Qual è la frase che le persone non vegane utilizzano più spesso per giustificare il proprio consumo di carne? E perché proprio “tanto ne mangio pochissima”? Soprattutto con il rendersi sempre più evidente del cambiamento climatico, molte sono le persone onnivore che parlano della propria alimentazione sostenendo di mangiare meno carne, avendone ridotto drasticamente il consumo. Le intenzioni di chi lo fa sono senz’altro le migliori, e non è il nostro obiettivo fare un processo al singolo, ma la messa in atto di questo ragionamento comporta non pochi aspetti problematici.
Cambiare il modello produttivo, non ridurne il consumo
Il principale problema della produzione di carne è la produzione di carne: quello che va rivisto e ribaltato è proprio il principio, la radice, non la quantità che il singolo ne acquista e consuma. Il problema è fondamentalmente di tipo sistemico, e non riguarda le scelte del singolo individuo bensì la percezione diffusa degli animali non umani come esseri non senzienti e incapaci di provare dolore, sottomessi alla specie umana, mercificati e disponibili in qualsiasi momento si decida di consumare carne.

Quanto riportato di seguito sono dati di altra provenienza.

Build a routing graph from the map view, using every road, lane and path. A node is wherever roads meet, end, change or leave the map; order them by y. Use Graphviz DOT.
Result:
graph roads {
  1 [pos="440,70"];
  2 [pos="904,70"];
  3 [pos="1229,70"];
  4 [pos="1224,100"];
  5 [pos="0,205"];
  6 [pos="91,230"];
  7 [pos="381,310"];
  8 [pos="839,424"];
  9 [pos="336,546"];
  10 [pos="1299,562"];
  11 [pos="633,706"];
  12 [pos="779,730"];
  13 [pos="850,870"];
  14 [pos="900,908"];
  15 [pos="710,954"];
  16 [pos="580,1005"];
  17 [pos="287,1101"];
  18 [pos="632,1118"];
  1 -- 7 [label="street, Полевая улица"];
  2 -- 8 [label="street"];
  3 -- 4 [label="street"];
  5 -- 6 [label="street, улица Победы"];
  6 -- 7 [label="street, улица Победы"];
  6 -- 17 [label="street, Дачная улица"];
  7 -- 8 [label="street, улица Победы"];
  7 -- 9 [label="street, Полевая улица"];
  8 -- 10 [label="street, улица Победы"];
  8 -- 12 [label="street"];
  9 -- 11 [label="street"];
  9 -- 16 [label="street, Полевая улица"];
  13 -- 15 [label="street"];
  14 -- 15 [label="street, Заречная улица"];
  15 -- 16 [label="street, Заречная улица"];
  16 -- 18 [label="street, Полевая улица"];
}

Quali dati per dimostrarlo?
Non esistono dati chiari a dimostrazione del fatto che ridurre il consumo di carne sia un fattore sufficiente né per quanto riguarda la crisi climatica né per quanto riguarda la questione ambientale. O meglio, è piuttosto ovvio che meno carne si consuma meglio è, ma non lo è altrettanto il fatto che, in questo modo, si continua a sfruttare il corpo dell’animale e si perpetua un antropocentrismo dettato dai capricci degli esseri umani abituati a mangiare carne. Gli studi che indicano in quale percentuale la propria dieta dovrebbe essere di origine vegetale o quanti kg di carne all’anno sia concesso consumare, inoltre, lasciano un po’ il tempo che trovano: chi misura davvero quanta carne mangia, anche e soprattutto considerato come i prodotti animali vengano usati come ingredienti in moltissimi cibi, compreso, per esempio, il pane?
Anche ammesso che tutti riducessero il consumo di carne, inoltre, la carne continuerebbe a essere richiesta, gli animali verrebbero ancora sfruttati, gli allevamenti intensivi non smetterebbero di aggravare il cambiamento climatico: mangiare meno carne non risolve i problemi. Inoltre, “meno carne” senza specifiche consapevolezze significa molto probabilmente “più uova e formaggi” per compensare: questo fa la differenza sulla vita dell’animale solo fino a un certo punto, perché è comunque sottomesso alla logica del consumo dei suoi prodotti e condannato a una vita da schiavo.
Secondo uno studio dell’anno scorso condotto dal Professor Michael Eisen e dal professor Patrick Brown pubblicato sulla rivista PLOS Climate, invece, eliminare del tutto gli allevamenti ridurrebbe le emissioni di gas serra del 68%, contribuendo in questo modo a salvare il pianeta. Gli spazi occupati dagli allevamenti andrebbero inoltre restituiti alla vegetazione nativa, che sarebbe in grado di catturare l’anidride carbonica presente nell’atmosfera.
Quali soluzioni?
Il modo migliore per smettere di consumare carne è non mangiare carne, senza se e senza ma. Tuttavia questo non basta ancora. Serve una rivoluzione della mentalità che porti le masse a richiedere ai governi scelte politiche contrarie alla produzione di carne e alla capitalizzazione dei corpi degli animali, servono testate mediatiche che non indorino la pillola giustificando la violenza sugli animali con teorie sull’impatto sui nostri corpi della riduzione del consumo di carne in termini di salute e benessere, serve una massa critica che richieda a gran voce la liberazione degli animali che da soli non si possono liberare.
Una liberazione vera, non a rate e non on demand.